• _PROBLEM REQUIREMENTS_: Each line of the records needs to be written out exactly, with any image left out.

DATA TO PROCESS section start

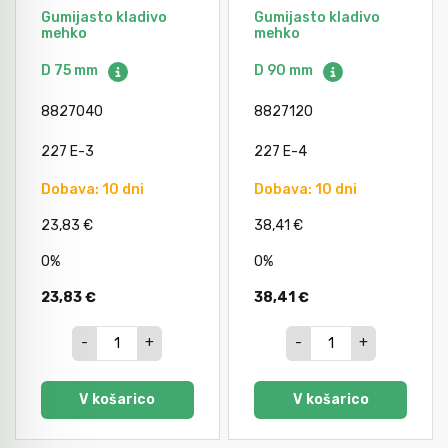
Gumijasto kladivo
Gumijasto kladivo
mehko
mehko
Orodje za kolesa
D 75 mm
D 90 mm
8827040
8827120
Neiskreče orodje
227 E-3
227 E-4
Dobava: 10 dni
Dobava: 10 dni
23,83 €
38,41 €
0%
0%
23,83 €
38,41 €
-
+
-
+
V košarico
V košarico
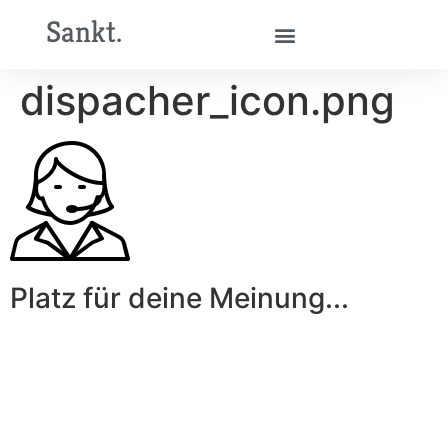
Sankt.
dispacher_icon.png
Platz für deine Meinung...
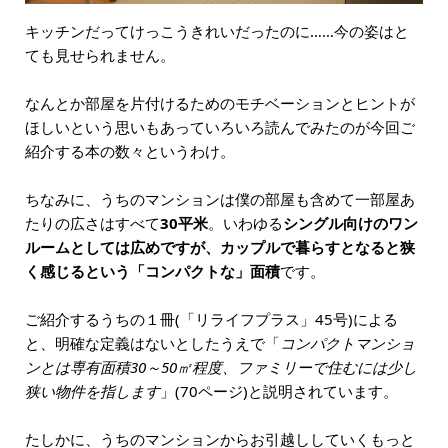
キッチンだってけっこうきれいだったのに……今の姿はと
ても見せられません。
なんとか部屋を片付けるためのモチベーションとヒントが
ほしいという思いもあっていろいろ読んでみたのが今回ご
紹介する本の数々というわけ。
ちなみに、うちのマンションは僕の部屋も含めて一部屋あ
たりの広さはすべて
30平米
。いわゆる
シングル向けのワン
ルームとしては広めですが、カップルで暮らすとなると狭
く感じるという「コンパクトな」面積
です。
ご紹介するうちの１冊(「リライフプラス」45号)による
と、明確な定義はないとしたうえで「
コンパクトマンショ
ンとは専有面積30～50㎡程度、ファミリーで住むには少し
狭い物件を指します
」(70ページ)と説明されています。
たしかに、うちのマンションからお引越ししていくもっと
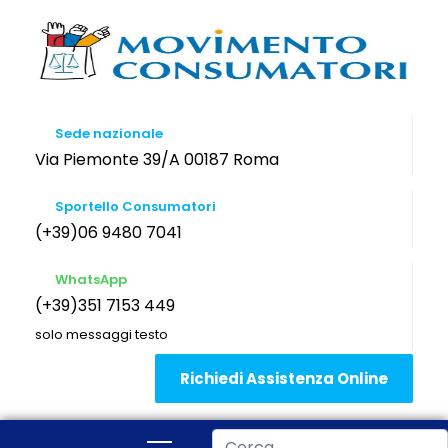
Sede nazionale
Via Piemonte 39/A 00187 Roma
Sportello Consumatori
(+39)06 9480 7041
WhatsApp
(+39)351 7153 449
solo messaggi testo
Richiedi Assistenza Online
Cerca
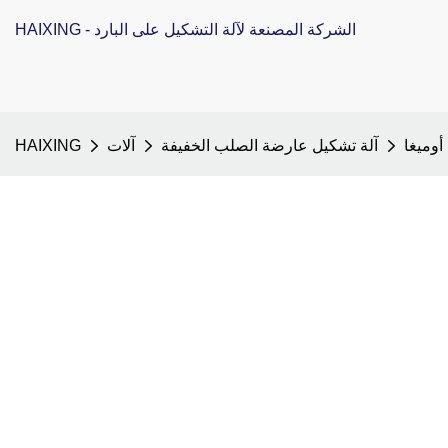
HAIXING - الشركة المصنعة لآلة التشكيل على البارد
أوميغا
آلة تشكيل عارضة الصلب الخفيفة
آلات
HAIXING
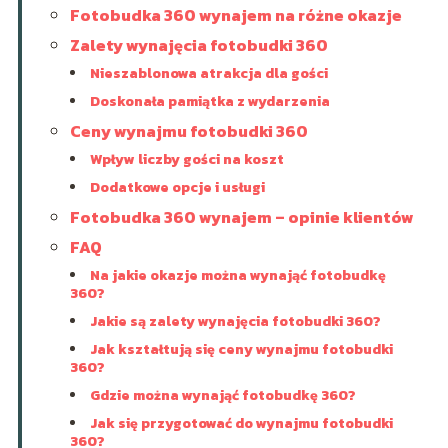
Fotobudka 360 wynajem na różne okazje
Zalety wynajęcia fotobudki 360
Nieszablonowa atrakcja dla gości
Doskonała pamiątka z wydarzenia
Ceny wynajmu fotobudki 360
Wpływ liczby gości na koszt
Dodatkowe opcje i usługi
Fotobudka 360 wynajem – opinie klientów
FAQ
Na jakie okazje można wynająć fotobudkę
360?
Jakie są zalety wynajęcia fotobudki 360?
Jak kształtują się ceny wynajmu fotobudki
360?
Gdzie można wynająć fotobudkę 360?
Jak się przygotować do wynajmu fotobudki
360?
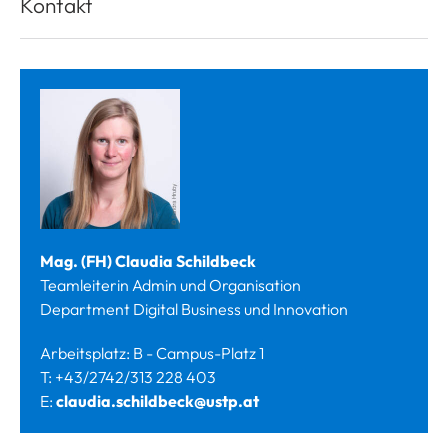
Kontakt
Mag. (FH) Claudia Schildbeck
Teamleiterin Admin und Organisation
Department Digital Business und Innovation
Arbeitsplatz: B - Campus-Platz 1
T: +43/2742/313 228 403
E:
claudia.schildbeck@ustp.at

DATA TO PROCESS section end

• _RESULT_:
Gumijasto kladivo
Gumijasto kladivo
mehko
mehko
Orodje za kolesa
D 75 mm
D 90 mm
8827040
8827120
Neiskreče orodje
227 E-3
227 E-4
Dobava: 10 dni
Dobava: 10 dni
23,83 €
38,41 €
0%
0%
23,83 €
38,41 €
-
+
-
+
V košarico
V košarico
Sankt.
dispacher_icon.png
Platz für deine Meinung...
キッチンだってけっこうきれいだったのに……今の姿はと
ても見せられません。
なんとか部屋を片付けるためのモチベーションとヒントが
ほしいという思いもあっていろいろ読んでみたのが今回ご
紹介する本の数々というわけ。
ちなみに、うちのマンションは僕の部屋も含めて一部屋あ
たりの広さはすべて
30平米
。いわゆる
シングル向けのワン
ルームとしては広めですが、カップルで暮らすとなると狭
く感じるという「コンパクトな」面積
です。
ご紹介するうちの１冊(「リライフプラス」45号)による
と、明確な定義はないとしたうえで「
コンパクトマンショ
ンとは専有面積30～50㎡程度、ファミリーで住むには少し
狭い物件を指します
」(70ページ)と説明されています。
たしかに、うちのマンションからお引越ししていくもっと
Sede nazionale
Via Piemonte 39/A 00187 Roma
Sportello Consumatori
(+39)06 9480 7041
WhatsApp
(+39)351 7153 449
solo messaggi testo
Richiedi Assistenza Online
Cerca
HAIXING - الشركة المصنعة لآلة التشكيل على البارد
أوميغا
آلة تشكيل عارضة الصلب الخفيفة
آلات
HAIXING
Fotobudka 360 wynajem na różne okazje
Zalety wynajęcia fotobudki 360
Nieszablonowa atrakcja dla gości
Doskonała pamiątka z wydarzenia
Ceny wynajmu fotobudki 360
Wpływ liczby gości na koszt
Dodatkowe opcje i usługi
Fotobudka 360 wynajem – opinie klientów
FAQ
Na jakie okazje można wynająć fotobudkę
360?
Jakie są zalety wynajęcia fotobudki 360?
Jak kształtują się ceny wynajmu fotobudki
360?
Gdzie można wynająć fotobudkę 360?
Jak się przygotować do wynajmu fotobudki
360?
Kontakt
Mag. (FH) Claudia Schildbeck
Teamleiterin Admin und Organisation
Department Digital Business und Innovation
Arbeitsplatz: B - Campus-Platz 1
T: +43/2742/313 228 403
E:
claudia.schildbeck@ustp.at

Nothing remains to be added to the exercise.